Laser confocal microscopy imaging and analysis

The actin structures and ROS expression patterns of HCT-8 cells were imaged with a Leica SP2 confocal microscopy (Leica SP2, Heidelberg, Germany) with Amira (Advanced3DVisualization and Volume Modeling) software. An inverted optical microscope (Olympus IX81, Olympus America) and a SPOT camera were used to record living cell behavior using phase-contrast microscopy. A high-resolution Piezo-controlled microscope stage was used for multi-spot time-lapse video recording. The image analysis and processing were done using ImageJ, Matlab 7, Photoshop CS2 and Microsoft Excel 2012.

Anchorage-independent growth and viability assay

PA gels with 20 kPa stiffness were prepared on glass-slide with grids (EMS Inc.) following the procedures described above, but without any surface ECM functionalization, i.e. fibronectin or laminin (BD Bioscience). These non-functionalized surfaces prevent any specific or non-specific cell anchorage. Single E and R cells were separately cultured on gels at a starting density of 1 × 105 cells per gel.

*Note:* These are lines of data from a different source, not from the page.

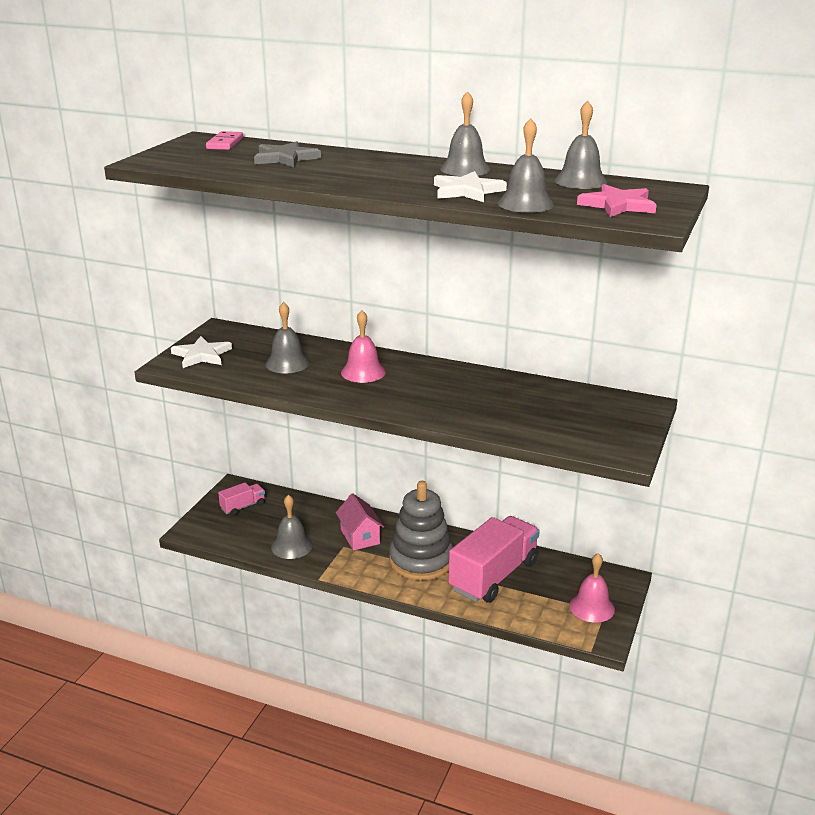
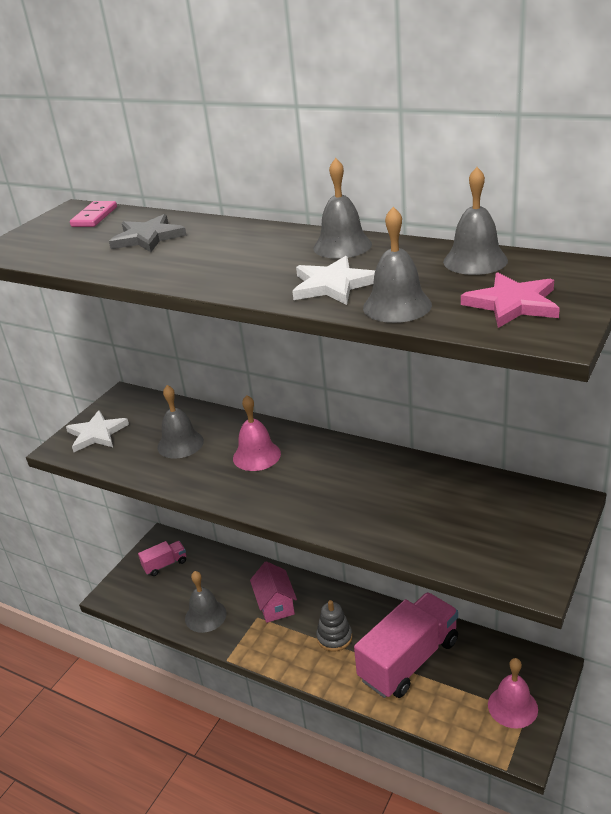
camera: 10 degrees right, 5 degrees up
(421, 560) = (334, 637): grey stacking toy -> grey stacking toy, size x0.53

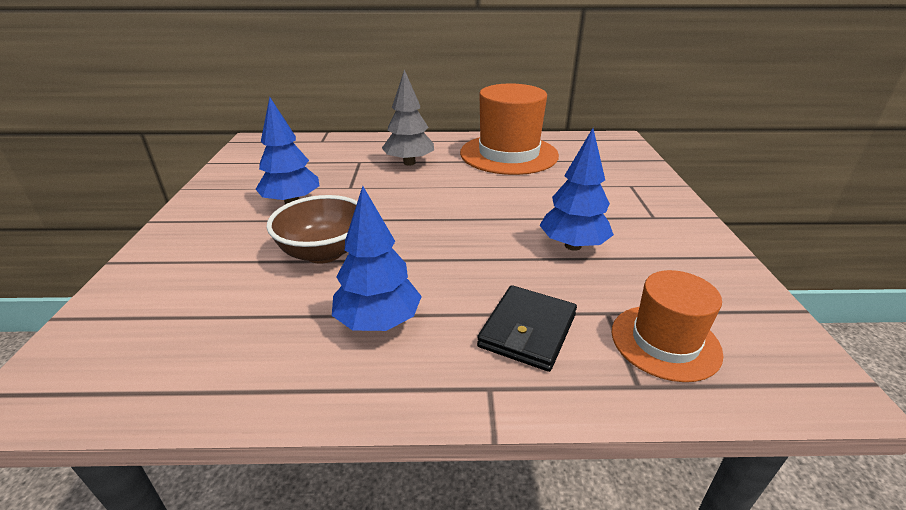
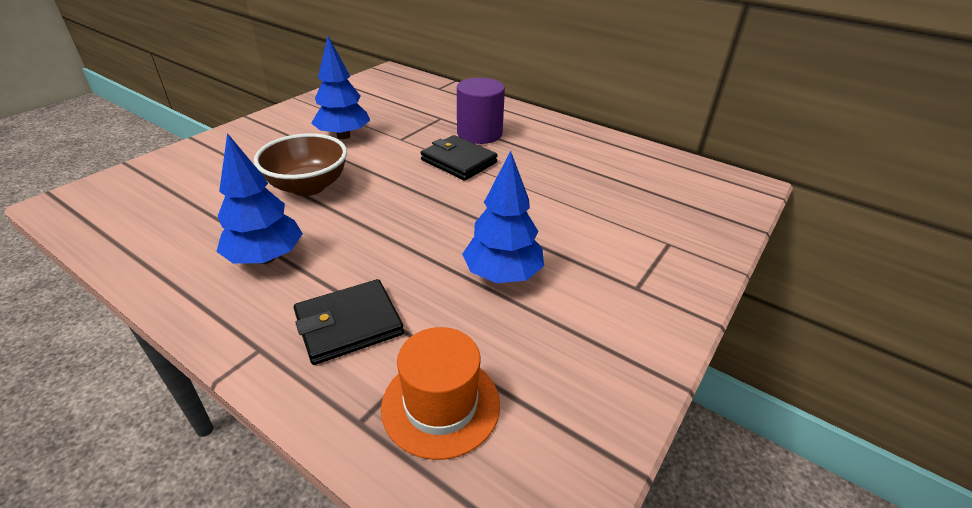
camera: 35 degrees right, 5 degrees up
(409, 163) = (479, 133): grey tree -> purple cylinder
(424, 186) = (459, 161): none -> black wallet
(508, 154) = (586, 158): orange hat -> none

Three independent repeats were carried out with 4 gels for each cell type. The anchorage-free survival of cells was confirmed by daily imaging. Care was taken during gentle medium change to minimize cell loss, though a few cells in suspension were unavoidably removed. The formation of spheroid colonies from single cells, the survival of single cells, and the growth of cells in suspension were observed and quantified with the assistance of gridded glass-slides. After 1-week of culture, a 2.0 ml aliquot of the cell suspension containing both spheroids and single cells was harvested per gel following gentle shaking to ensure unbiased sample acquisition, and examined between 2 transparent, sterile glass-slides under a light microscope. A 0.4% sterile filtered Trypan Blue solution (Sigma–Aldrich, St. Louis, MO) was applied in the cell medium to quantify the percentage of viable cells. For each 2 ml sample, 40 spots were imaged and the numbers of live/dead cells were counted. Percentage of viable cells is defined as number of viable (unstained) cells vs. total number of cells. Data for single cells and spheroids are compared respectively.

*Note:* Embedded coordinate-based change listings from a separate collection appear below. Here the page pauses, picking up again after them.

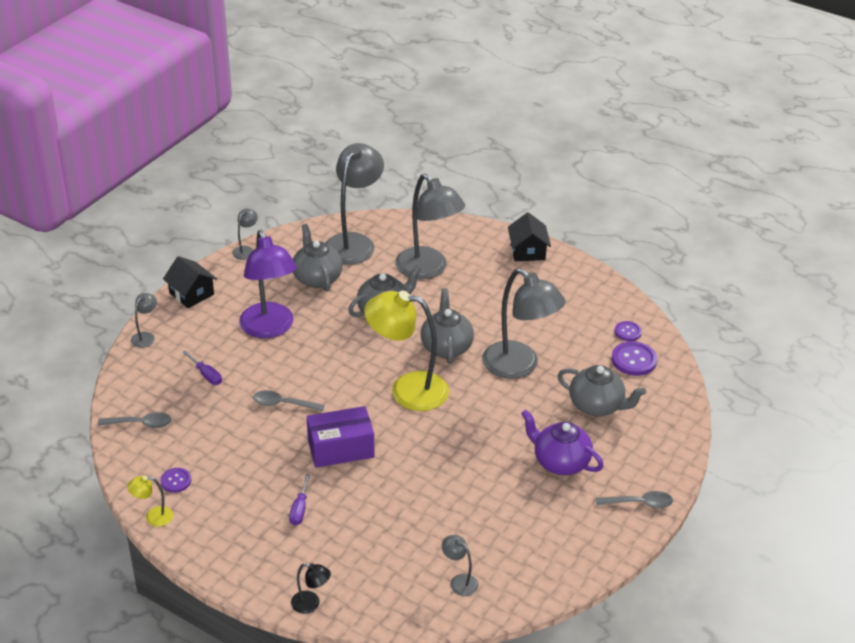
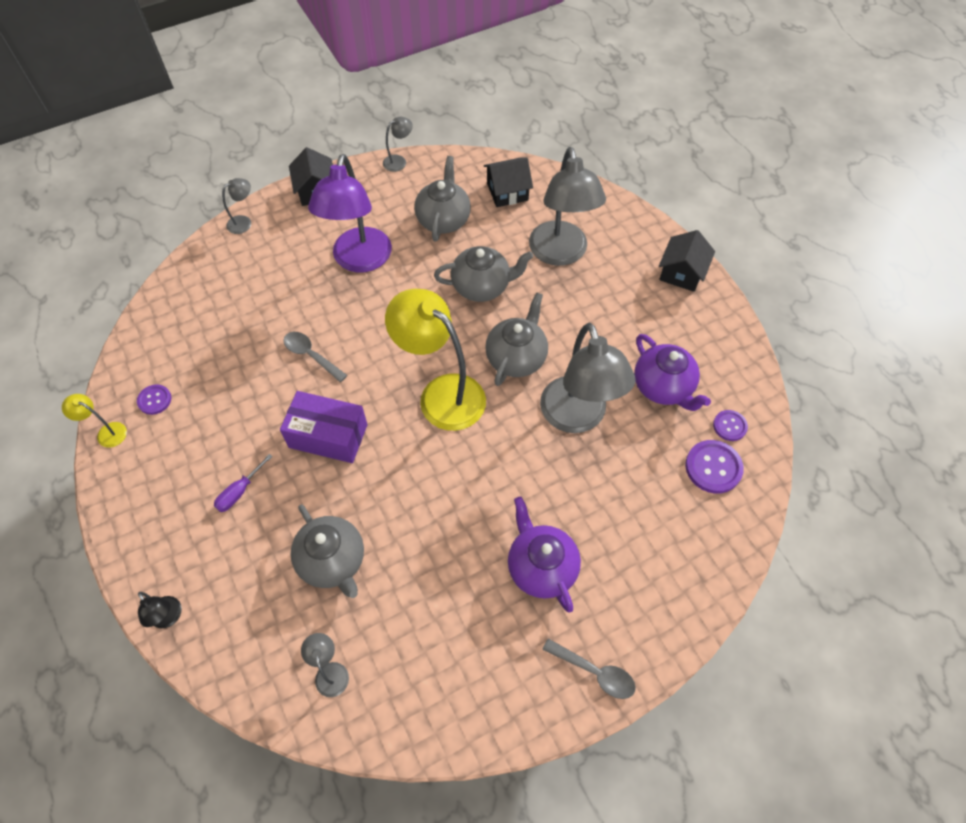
camera: 30 degrees right, 20 degrees up
(141, 424) = (171, 319): grey spoon -> none
(206, 375) = (266, 289): purple screwdriver -> none
(354, 242) = (507, 192): grey lamp -> black house
(566, 326) = (663, 387): none -> purple teapot
(597, 406) = (631, 510): grey teapot -> grey teapot (333, 561)

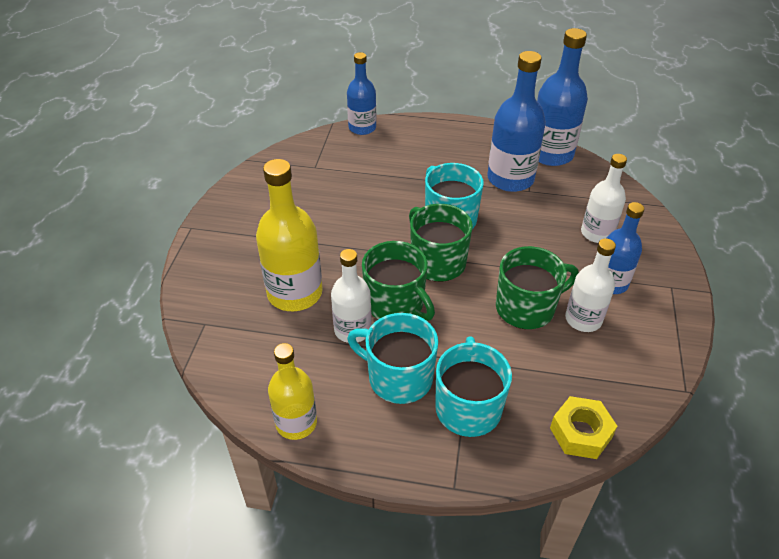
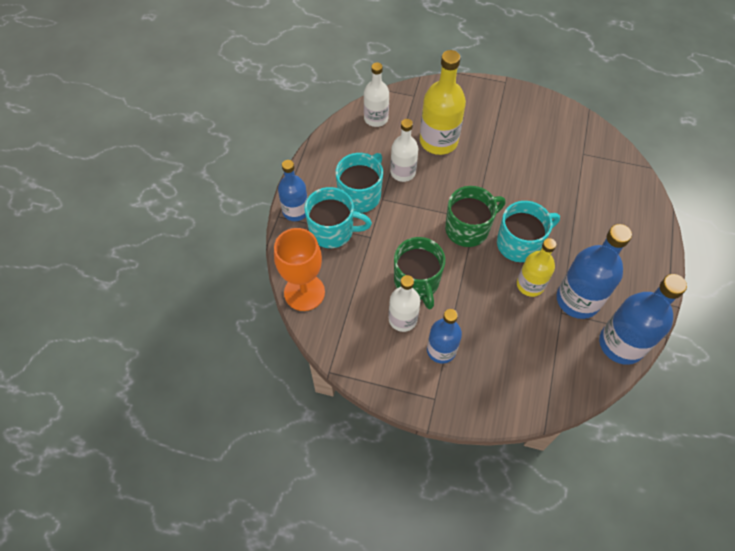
camera: 95 degrees right, 15 degrees up
(296, 423) = (333, 142): yellow bottle -> yellow bottle (530, 285)
(362, 128) = (645, 189): blue bottle -> blue bottle (295, 211)
(396, 304) = (425, 198): green mug -> none
(580, 433) = (304, 292): yellow nut -> orange goblet
(597, 233) = (503, 356): white bottle -> white bottle (376, 118)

Animal models and histological results

All animal procedures were approved by the University of Illinois Institutional Animal Care and Use Committee. Athymic nude mice (5–6 weeks old) from Charles River Laboratory were acclimated for five weeks and fed a modified AIN93A diet (calories 11%, fat 39%, carbohydrates 50%, proteins 20%). Animals were surgically injected in the spleen with either HCT-8E or HCT-8R cells. Mice were anaesthetized with isoflurane and the spleen was exteriorized via abdominal midline incision. Prior to the procedure, HCT-8E and HCT-8R cells were washed with PBS, harvested by trypsinization, and suspended in PBS. Each animal was injected with one million cells suspended in 50 μl of PBS. The muscle wall of the abdomen was closed with absorbable suture. The skin incision was then closed using a sterile stainless steel wound clip. Animals were sacrificed 9–10 weeks after cancer cell injection. Mice were euthanized under anesthesia by exsanguination. During the necropsy, the liver, lungs, spleen and other implantation sites were sampled, fixed in 10% buffered formalin and embedded in paraffin. Tissue sections (5 μm) were stained with H&E. Six representative sections of the liver (left lateral lobe, right and left median lobes) and one section of the spleen, lungs, and all other tumor implantation sites were evaluated histologically by a certified veterinary pathologist.